Records for processing: Begin

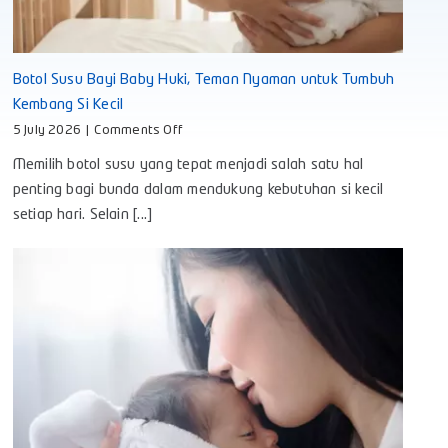
Botol Susu Bayi Baby Huki, Teman Nyaman untuk Tumbuh
Kembang Si Kecil
on
5 July 2026
|
Comments Off
Botol
Memilih botol susu yang tepat menjadi salah satu hal
Susu
Bayi
penting bagi bunda dalam mendukung kebutuhan si kecil
Baby
setiap hari. Selain [...]
Huki,
Teman
Nyaman
untuk
Tumbuh
Kembang
Si
Kecil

Records for processing: End

## Requirement:
Show the lines above that have the word "Huki".

## Exercise solution:
Botol Susu Bayi Baby Huki, Teman Nyaman untuk Tumbuh
Huki,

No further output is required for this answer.